+++ Teks

Sunday, June 11, 2017

Mengupas Khilfiyyah [Perbedaan Pendapat] Tentang Kewajiban Zakat Profesi [Zakat Penghasilan]

Bagi seorang muslim, zakat merupakan kewajiban yang harus ditunaikan, khususnya bagi mereka yang mampu secara dunaiwi. Zakat merupakan rukun Islam. Bahkan, dalam Al-Qur'an, Allah subhanahuwata'ala sering menggandengkan antara kewajiban sholat dan zakat dalam satu ayat.

Hal ini menunjukkan betapa besarnya kewajiban akan zakat dan hendaknya setiap muslim menyadari hal ini. Seorang yang beriman hendaknya yakin bahaw ibadah bukan hanya berdimensi hablum minallah saja (seperti sholat), tapi juga berdimensi hablum minannas yang salah satunya tercermin dalam ibadah zakat.

Semua ulama sepakat, bahwa di antara jenis harta yang wajib dizakati ialah dua mata uang (naqdain, atau emas dan perak). Harta tersebut wajib dizakatkan apabila sudah sempurna mencapai haul.

++++++
+++ Data yang Diberikan

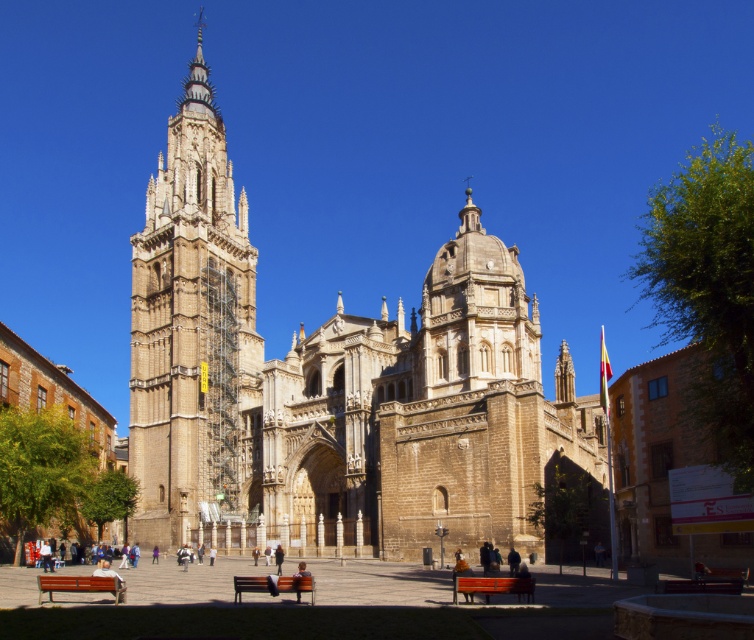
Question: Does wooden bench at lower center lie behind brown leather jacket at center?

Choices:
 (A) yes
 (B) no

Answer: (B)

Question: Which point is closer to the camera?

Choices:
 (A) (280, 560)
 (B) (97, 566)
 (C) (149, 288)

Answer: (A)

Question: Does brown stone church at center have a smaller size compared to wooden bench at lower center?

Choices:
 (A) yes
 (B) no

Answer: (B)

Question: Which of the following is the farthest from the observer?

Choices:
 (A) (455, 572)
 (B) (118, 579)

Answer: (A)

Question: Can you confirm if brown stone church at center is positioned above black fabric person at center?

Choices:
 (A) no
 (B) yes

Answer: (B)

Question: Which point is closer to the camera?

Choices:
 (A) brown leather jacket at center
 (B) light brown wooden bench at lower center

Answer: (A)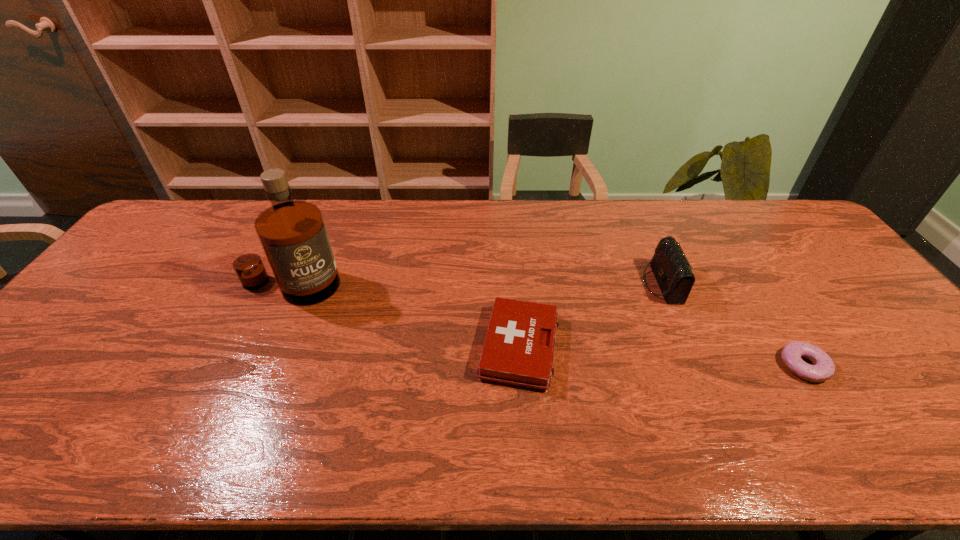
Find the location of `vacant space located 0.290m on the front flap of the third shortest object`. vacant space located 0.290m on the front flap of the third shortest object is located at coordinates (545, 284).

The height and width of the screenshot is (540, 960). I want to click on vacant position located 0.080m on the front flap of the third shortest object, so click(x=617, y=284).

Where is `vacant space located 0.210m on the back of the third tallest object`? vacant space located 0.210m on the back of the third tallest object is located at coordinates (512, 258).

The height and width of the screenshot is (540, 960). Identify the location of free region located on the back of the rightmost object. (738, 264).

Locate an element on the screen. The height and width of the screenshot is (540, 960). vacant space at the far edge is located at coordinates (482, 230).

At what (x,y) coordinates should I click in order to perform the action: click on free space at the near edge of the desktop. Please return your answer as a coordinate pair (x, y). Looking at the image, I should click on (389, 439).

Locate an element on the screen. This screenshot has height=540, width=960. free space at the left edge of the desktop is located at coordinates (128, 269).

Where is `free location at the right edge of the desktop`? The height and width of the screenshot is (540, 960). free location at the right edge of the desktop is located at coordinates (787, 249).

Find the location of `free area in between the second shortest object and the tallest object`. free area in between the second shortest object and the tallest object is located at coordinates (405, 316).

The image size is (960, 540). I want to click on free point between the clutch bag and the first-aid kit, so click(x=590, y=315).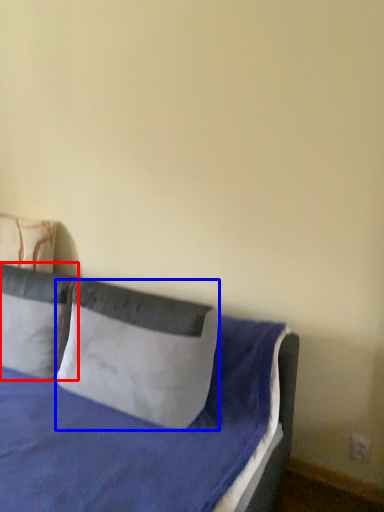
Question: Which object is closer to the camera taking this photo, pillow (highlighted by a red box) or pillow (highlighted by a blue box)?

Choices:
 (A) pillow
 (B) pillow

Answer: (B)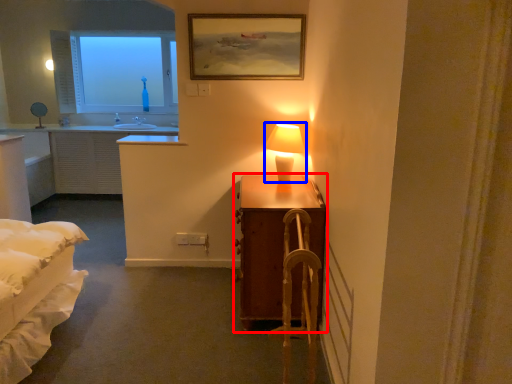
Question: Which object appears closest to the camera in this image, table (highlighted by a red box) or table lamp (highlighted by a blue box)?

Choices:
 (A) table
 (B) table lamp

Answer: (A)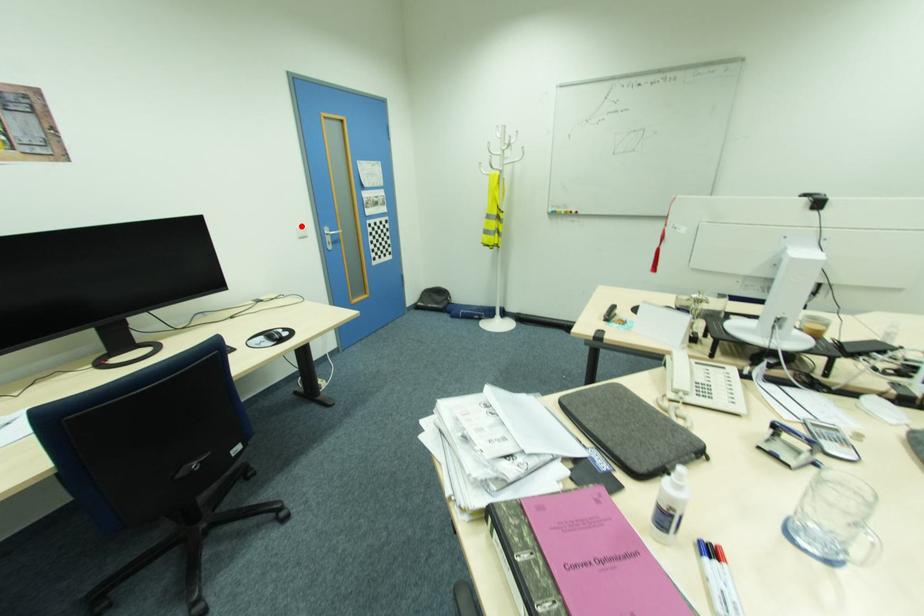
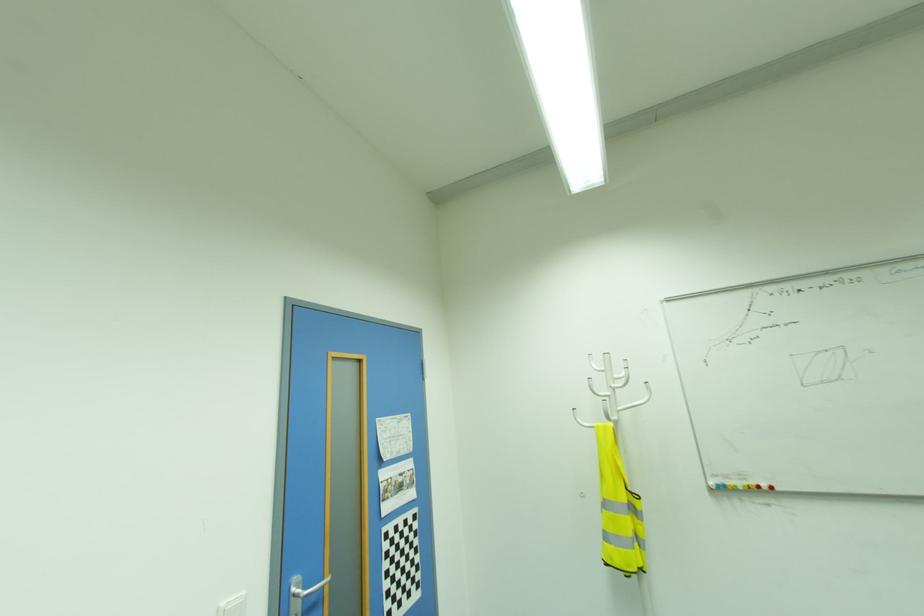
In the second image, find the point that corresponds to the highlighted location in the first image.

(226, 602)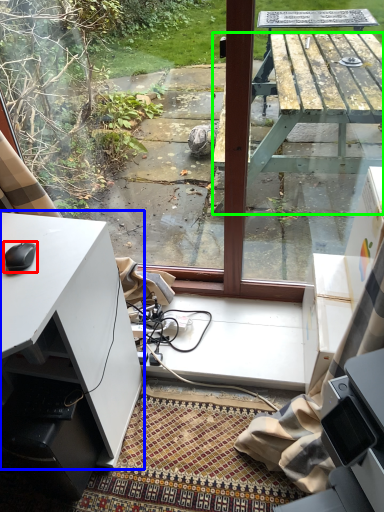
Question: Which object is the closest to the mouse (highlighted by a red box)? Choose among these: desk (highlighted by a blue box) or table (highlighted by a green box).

++++++

• **Tugas Latihan A**:
Jawablah pertanyaan berikut berdasarkan teks tentang zakat profesi:
(i) Dalam Al-Qur'an, kewajiban zakat sering digandengkan dengan kewajiban apa dalam satu ayat?
(ii) Jenis harta apa yang menurut kesepakatan semua ulama wajib dizakati?
(iii) Kapan harta jenis itu wajib dizakatkan?
• **Tugas Latihan B**: Teruskan teks tentang zakat profesi mulai dari kalimat terakhirnya.

• **Jawaban Tugas A**:
(i) Kewajiban sholat.
(ii) Dua mata uang (naqdain), yaitu emas dan perak.
(iii) Apabila sudah sempurna mencapai haul.

• **Jawaban Tugas B**:
Secara umum, para ulama berbeda pendapat tentang harta apa-apa saja yang wajib dizakatkan. Dalam mazhab yang empat (Al-Madzhahib al-Arba’ah meliputi Hanafi, Maliki, Syafi’i dan Hanbali) berbeda pendapat mengenai harta yang wajib dikeluarkan zakatnya. Untuk lebih jelasnya di sini perlu disampaikan pendapat tiap-tiap madzhab:

A. Harta yang wajib dikeluarkan zakatnya menurut Syafi’iyah :
1. Masyiyah (hewan ternak); meliputi unta, sapi, kerbau, dan kambing.
2. Naqd; meliputi emas dan perak, pula termasuk uang emas atau perak.
3. Zuru’ (hasil pertanian) seperti, padi, kedelai, kacang ijo, jagung, kacang tunggak dan gandum.
4. Tsimar (buah-buahan); meliputi anggur dan kurma
5. ‘Arudh al-tijarah (harta dagangan).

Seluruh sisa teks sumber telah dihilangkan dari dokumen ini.